> **Records shown**
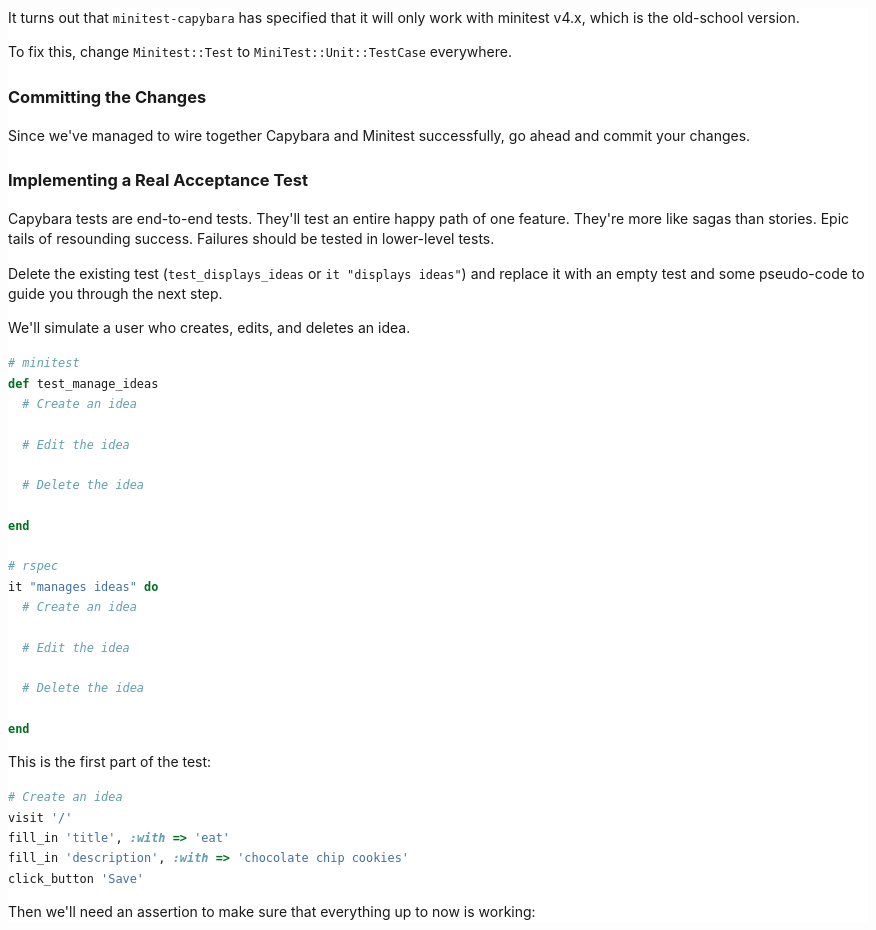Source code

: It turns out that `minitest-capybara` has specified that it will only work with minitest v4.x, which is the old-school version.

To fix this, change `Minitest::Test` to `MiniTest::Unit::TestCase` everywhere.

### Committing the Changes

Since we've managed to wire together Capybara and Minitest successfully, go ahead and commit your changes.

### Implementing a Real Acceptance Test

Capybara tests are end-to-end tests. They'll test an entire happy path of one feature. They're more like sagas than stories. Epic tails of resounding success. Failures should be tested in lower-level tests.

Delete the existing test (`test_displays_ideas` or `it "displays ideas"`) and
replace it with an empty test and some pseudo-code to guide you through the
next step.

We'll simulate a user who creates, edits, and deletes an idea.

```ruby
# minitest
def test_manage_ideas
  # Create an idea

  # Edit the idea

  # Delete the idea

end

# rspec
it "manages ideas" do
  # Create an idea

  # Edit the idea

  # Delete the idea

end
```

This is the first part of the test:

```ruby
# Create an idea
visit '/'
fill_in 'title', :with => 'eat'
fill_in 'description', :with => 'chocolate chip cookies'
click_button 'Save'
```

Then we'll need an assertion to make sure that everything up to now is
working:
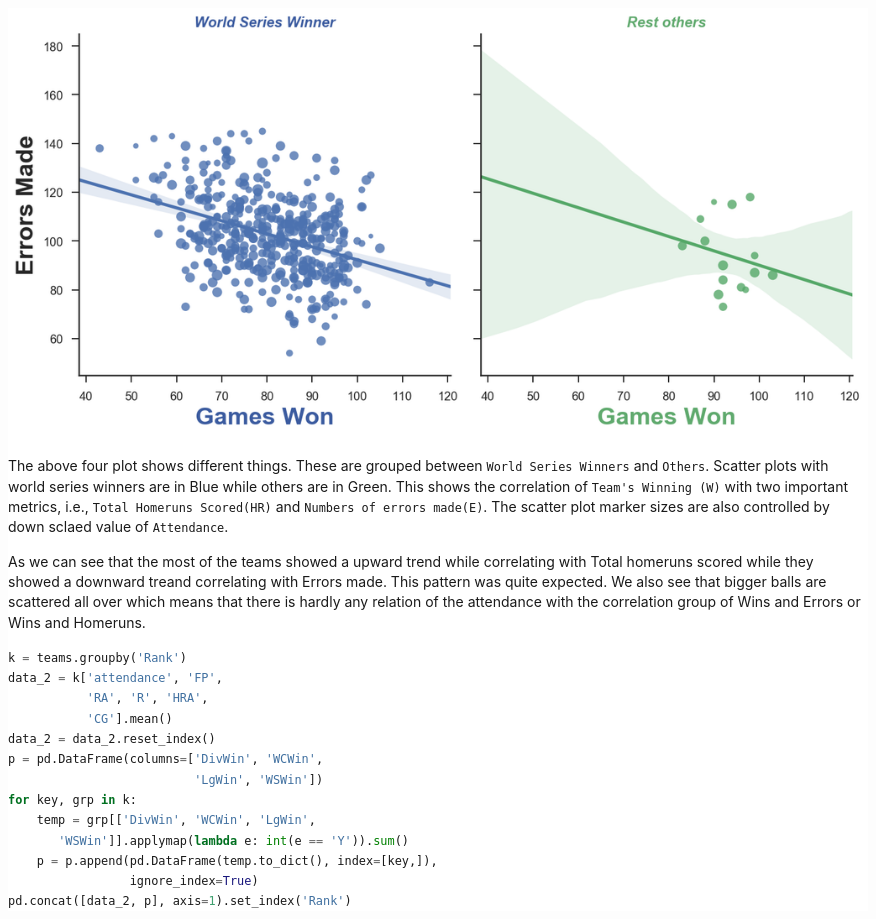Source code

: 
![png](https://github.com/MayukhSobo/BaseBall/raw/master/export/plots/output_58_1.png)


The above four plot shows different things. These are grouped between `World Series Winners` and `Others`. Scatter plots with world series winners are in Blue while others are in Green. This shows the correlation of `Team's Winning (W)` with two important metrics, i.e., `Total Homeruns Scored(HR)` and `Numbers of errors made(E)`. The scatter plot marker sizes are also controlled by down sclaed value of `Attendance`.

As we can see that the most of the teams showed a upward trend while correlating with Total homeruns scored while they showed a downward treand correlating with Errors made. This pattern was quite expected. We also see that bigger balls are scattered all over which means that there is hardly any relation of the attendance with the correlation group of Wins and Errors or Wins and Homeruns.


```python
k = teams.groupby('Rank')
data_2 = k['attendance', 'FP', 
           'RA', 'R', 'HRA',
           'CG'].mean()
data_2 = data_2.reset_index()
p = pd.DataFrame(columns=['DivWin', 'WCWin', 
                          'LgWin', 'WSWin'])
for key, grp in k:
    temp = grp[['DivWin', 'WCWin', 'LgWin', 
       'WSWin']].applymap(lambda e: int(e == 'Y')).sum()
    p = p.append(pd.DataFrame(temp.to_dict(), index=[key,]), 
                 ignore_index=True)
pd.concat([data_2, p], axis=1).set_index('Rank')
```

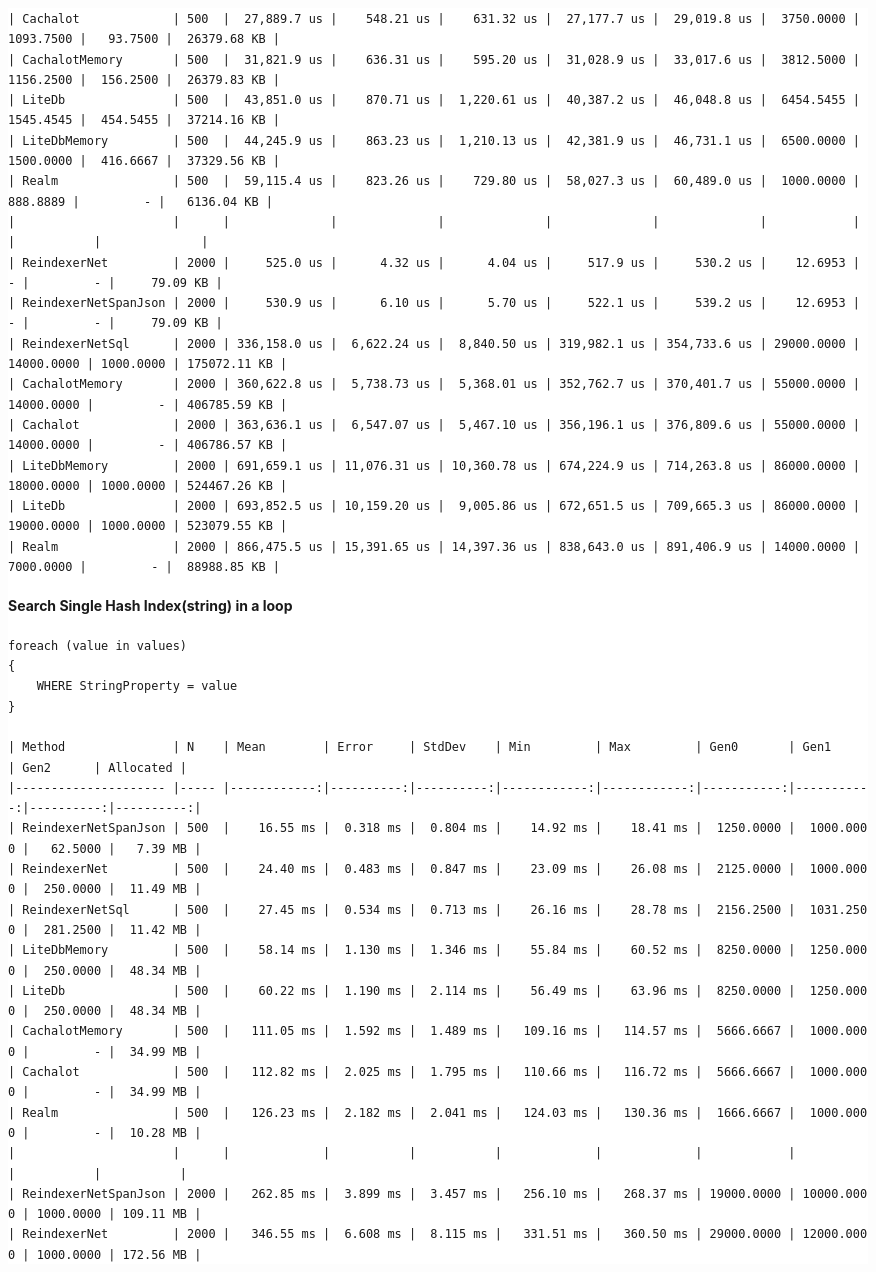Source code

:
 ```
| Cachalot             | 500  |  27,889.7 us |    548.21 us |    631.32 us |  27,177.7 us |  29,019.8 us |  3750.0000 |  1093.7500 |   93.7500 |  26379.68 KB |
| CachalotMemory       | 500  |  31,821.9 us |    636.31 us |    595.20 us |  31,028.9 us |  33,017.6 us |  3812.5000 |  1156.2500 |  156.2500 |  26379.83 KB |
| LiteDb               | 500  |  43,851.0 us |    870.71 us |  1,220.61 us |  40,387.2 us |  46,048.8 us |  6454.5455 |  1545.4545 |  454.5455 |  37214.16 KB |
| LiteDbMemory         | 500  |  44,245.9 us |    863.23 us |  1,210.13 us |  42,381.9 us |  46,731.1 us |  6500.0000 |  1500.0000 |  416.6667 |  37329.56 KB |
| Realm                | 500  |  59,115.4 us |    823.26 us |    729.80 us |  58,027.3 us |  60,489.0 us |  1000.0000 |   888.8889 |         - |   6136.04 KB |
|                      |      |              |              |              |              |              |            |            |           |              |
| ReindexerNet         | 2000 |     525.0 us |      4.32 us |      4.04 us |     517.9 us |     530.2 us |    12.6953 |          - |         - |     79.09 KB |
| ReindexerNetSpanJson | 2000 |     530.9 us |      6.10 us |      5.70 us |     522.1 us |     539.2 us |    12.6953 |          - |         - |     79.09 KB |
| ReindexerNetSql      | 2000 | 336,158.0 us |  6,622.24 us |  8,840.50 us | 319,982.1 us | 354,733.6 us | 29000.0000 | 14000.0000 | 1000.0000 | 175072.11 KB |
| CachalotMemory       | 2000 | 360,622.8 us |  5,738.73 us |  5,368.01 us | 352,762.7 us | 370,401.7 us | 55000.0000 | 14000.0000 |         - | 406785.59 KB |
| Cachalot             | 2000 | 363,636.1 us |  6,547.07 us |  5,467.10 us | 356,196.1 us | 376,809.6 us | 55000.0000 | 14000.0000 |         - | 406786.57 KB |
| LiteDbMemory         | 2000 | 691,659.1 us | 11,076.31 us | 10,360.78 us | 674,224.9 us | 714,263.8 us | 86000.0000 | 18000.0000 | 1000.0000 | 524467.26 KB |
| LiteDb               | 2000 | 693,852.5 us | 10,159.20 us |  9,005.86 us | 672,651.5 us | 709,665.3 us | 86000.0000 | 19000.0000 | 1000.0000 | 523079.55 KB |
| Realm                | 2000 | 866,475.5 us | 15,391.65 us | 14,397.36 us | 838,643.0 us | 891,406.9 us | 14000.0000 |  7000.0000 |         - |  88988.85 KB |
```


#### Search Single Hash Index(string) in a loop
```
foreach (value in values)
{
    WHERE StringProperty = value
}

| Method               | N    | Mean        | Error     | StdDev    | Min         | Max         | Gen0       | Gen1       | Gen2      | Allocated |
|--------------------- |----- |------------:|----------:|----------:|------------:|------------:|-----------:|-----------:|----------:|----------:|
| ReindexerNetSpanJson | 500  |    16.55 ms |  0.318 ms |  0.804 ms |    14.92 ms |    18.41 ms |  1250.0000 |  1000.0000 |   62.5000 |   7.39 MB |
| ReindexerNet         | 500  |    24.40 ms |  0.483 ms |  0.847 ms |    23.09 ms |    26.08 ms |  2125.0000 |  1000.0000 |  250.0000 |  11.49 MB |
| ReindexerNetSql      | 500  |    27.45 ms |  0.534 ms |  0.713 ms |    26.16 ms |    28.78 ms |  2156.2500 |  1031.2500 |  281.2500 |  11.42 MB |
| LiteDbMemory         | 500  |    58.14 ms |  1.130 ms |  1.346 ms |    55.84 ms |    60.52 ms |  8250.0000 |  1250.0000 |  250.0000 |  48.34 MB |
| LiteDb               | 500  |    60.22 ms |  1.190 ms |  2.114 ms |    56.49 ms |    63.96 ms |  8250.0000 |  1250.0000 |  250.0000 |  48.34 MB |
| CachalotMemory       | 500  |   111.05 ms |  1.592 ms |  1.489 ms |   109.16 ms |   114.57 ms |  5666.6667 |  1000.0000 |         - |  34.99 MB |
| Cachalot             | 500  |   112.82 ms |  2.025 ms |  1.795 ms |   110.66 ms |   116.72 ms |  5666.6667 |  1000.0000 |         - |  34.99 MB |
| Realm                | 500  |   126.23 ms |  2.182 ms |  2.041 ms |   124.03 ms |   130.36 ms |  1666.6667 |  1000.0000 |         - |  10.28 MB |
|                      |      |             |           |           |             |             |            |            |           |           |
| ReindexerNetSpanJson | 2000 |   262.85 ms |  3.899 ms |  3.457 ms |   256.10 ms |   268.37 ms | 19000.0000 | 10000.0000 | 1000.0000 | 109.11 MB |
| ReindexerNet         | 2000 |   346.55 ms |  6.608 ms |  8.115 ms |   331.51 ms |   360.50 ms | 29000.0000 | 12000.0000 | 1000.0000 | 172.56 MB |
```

> **Problem to solve**
Your task is to return the entries above exactly, with no pictures.

> **Output**
Source code

: It turns out that `minitest-capybara` has specified that it will only work with minitest v4.x, which is the old-school version.

To fix this, change `Minitest::Test` to `MiniTest::Unit::TestCase` everywhere.

### Committing the Changes

Since we've managed to wire together Capybara and Minitest successfully, go ahead and commit your changes.

### Implementing a Real Acceptance Test

Capybara tests are end-to-end tests. They'll test an entire happy path of one feature. They're more like sagas than stories. Epic tails of resounding success. Failures should be tested in lower-level tests.

Delete the existing test (`test_displays_ideas` or `it "displays ideas"`) and
replace it with an empty test and some pseudo-code to guide you through the
next step.

We'll simulate a user who creates, edits, and deletes an idea.

```ruby
# minitest
def test_manage_ideas
  # Create an idea

  # Edit the idea

  # Delete the idea

end

# rspec
it "manages ideas" do
  # Create an idea

  # Edit the idea

  # Delete the idea

end
```

This is the first part of the test:

```ruby
# Create an idea
visit '/'
fill_in 'title', :with => 'eat'
fill_in 'description', :with => 'chocolate chip cookies'
click_button 'Save'
```

Then we'll need an assertion to make sure that everything up to now is
working:
Source code

: 
![png](https://github.com/MayukhSobo/BaseBall/raw/master/export/plots/output_58_1.png)


The above four plot shows different things. These are grouped between `World Series Winners` and `Others`. Scatter plots with world series winners are in Blue while others are in Green. This shows the correlation of `Team's Winning (W)` with two important metrics, i.e., `Total Homeruns Scored(HR)` and `Numbers of errors made(E)`. The scatter plot marker sizes are also controlled by down sclaed value of `Attendance`.

As we can see that the most of the teams showed a upward trend while correlating with Total homeruns scored while they showed a downward treand correlating with Errors made. This pattern was quite expected. We also see that bigger balls are scattered all over which means that there is hardly any relation of the attendance with the correlation group of Wins and Errors or Wins and Homeruns.


```python
k = teams.groupby('Rank')
data_2 = k['attendance', 'FP', 
           'RA', 'R', 'HRA',
           'CG'].mean()
data_2 = data_2.reset_index()
p = pd.DataFrame(columns=['DivWin', 'WCWin', 
                          'LgWin', 'WSWin'])
for key, grp in k:
    temp = grp[['DivWin', 'WCWin', 'LgWin', 
       'WSWin']].applymap(lambda e: int(e == 'Y')).sum()
    p = p.append(pd.DataFrame(temp.to_dict(), index=[key,]), 
                 ignore_index=True)
pd.concat([data_2, p], axis=1).set_index('Rank')
```

Source code

:
 ```
| Cachalot             | 500  |  27,889.7 us |    548.21 us |    631.32 us |  27,177.7 us |  29,019.8 us |  3750.0000 |  1093.7500 |   93.7500 |  26379.68 KB |
| CachalotMemory       | 500  |  31,821.9 us |    636.31 us |    595.20 us |  31,028.9 us |  33,017.6 us |  3812.5000 |  1156.2500 |  156.2500 |  26379.83 KB |
| LiteDb               | 500  |  43,851.0 us |    870.71 us |  1,220.61 us |  40,387.2 us |  46,048.8 us |  6454.5455 |  1545.4545 |  454.5455 |  37214.16 KB |
| LiteDbMemory         | 500  |  44,245.9 us |    863.23 us |  1,210.13 us |  42,381.9 us |  46,731.1 us |  6500.0000 |  1500.0000 |  416.6667 |  37329.56 KB |
| Realm                | 500  |  59,115.4 us |    823.26 us |    729.80 us |  58,027.3 us |  60,489.0 us |  1000.0000 |   888.8889 |         - |   6136.04 KB |
|                      |      |              |              |              |              |              |            |            |           |              |
| ReindexerNet         | 2000 |     525.0 us |      4.32 us |      4.04 us |     517.9 us |     530.2 us |    12.6953 |          - |         - |     79.09 KB |
| ReindexerNetSpanJson | 2000 |     530.9 us |      6.10 us |      5.70 us |     522.1 us |     539.2 us |    12.6953 |          - |         - |     79.09 KB |
| ReindexerNetSql      | 2000 | 336,158.0 us |  6,622.24 us |  8,840.50 us | 319,982.1 us | 354,733.6 us | 29000.0000 | 14000.0000 | 1000.0000 | 175072.11 KB |
| CachalotMemory       | 2000 | 360,622.8 us |  5,738.73 us |  5,368.01 us | 352,762.7 us | 370,401.7 us | 55000.0000 | 14000.0000 |         - | 406785.59 KB |
| Cachalot             | 2000 | 363,636.1 us |  6,547.07 us |  5,467.10 us | 356,196.1 us | 376,809.6 us | 55000.0000 | 14000.0000 |         - | 406786.57 KB |
| LiteDbMemory         | 2000 | 691,659.1 us | 11,076.31 us | 10,360.78 us | 674,224.9 us | 714,263.8 us | 86000.0000 | 18000.0000 | 1000.0000 | 524467.26 KB |
| LiteDb               | 2000 | 693,852.5 us | 10,159.20 us |  9,005.86 us | 672,651.5 us | 709,665.3 us | 86000.0000 | 19000.0000 | 1000.0000 | 523079.55 KB |
| Realm                | 2000 | 866,475.5 us | 15,391.65 us | 14,397.36 us | 838,643.0 us | 891,406.9 us | 14000.0000 |  7000.0000 |         - |  88988.85 KB |
```


#### Search Single Hash Index(string) in a loop
```
foreach (value in values)
{
    WHERE StringProperty = value
}

| Method               | N    | Mean        | Error     | StdDev    | Min         | Max         | Gen0       | Gen1       | Gen2      | Allocated |
|--------------------- |----- |------------:|----------:|----------:|------------:|------------:|-----------:|-----------:|----------:|----------:|
| ReindexerNetSpanJson | 500  |    16.55 ms |  0.318 ms |  0.804 ms |    14.92 ms |    18.41 ms |  1250.0000 |  1000.0000 |   62.5000 |   7.39 MB |
| ReindexerNet         | 500  |    24.40 ms |  0.483 ms |  0.847 ms |    23.09 ms |    26.08 ms |  2125.0000 |  1000.0000 |  250.0000 |  11.49 MB |
| ReindexerNetSql      | 500  |    27.45 ms |  0.534 ms |  0.713 ms |    26.16 ms |    28.78 ms |  2156.2500 |  1031.2500 |  281.2500 |  11.42 MB |
| LiteDbMemory         | 500  |    58.14 ms |  1.130 ms |  1.346 ms |    55.84 ms |    60.52 ms |  8250.0000 |  1250.0000 |  250.0000 |  48.34 MB |
| LiteDb               | 500  |    60.22 ms |  1.190 ms |  2.114 ms |    56.49 ms |    63.96 ms |  8250.0000 |  1250.0000 |  250.0000 |  48.34 MB |
| CachalotMemory       | 500  |   111.05 ms |  1.592 ms |  1.489 ms |   109.16 ms |   114.57 ms |  5666.6667 |  1000.0000 |         - |  34.99 MB |
| Cachalot             | 500  |   112.82 ms |  2.025 ms |  1.795 ms |   110.66 ms |   116.72 ms |  5666.6667 |  1000.0000 |         - |  34.99 MB |
| Realm                | 500  |   126.23 ms |  2.182 ms |  2.041 ms |   124.03 ms |   130.36 ms |  1666.6667 |  1000.0000 |         - |  10.28 MB |
|                      |      |             |           |           |             |             |            |            |           |           |
| ReindexerNetSpanJson | 2000 |   262.85 ms |  3.899 ms |  3.457 ms |   256.10 ms |   268.37 ms | 19000.0000 | 10000.0000 | 1000.0000 | 109.11 MB |
| ReindexerNet         | 2000 |   346.55 ms |  6.608 ms |  8.115 ms |   331.51 ms |   360.50 ms | 29000.0000 | 12000.0000 | 1000.0000 | 172.56 MB |
```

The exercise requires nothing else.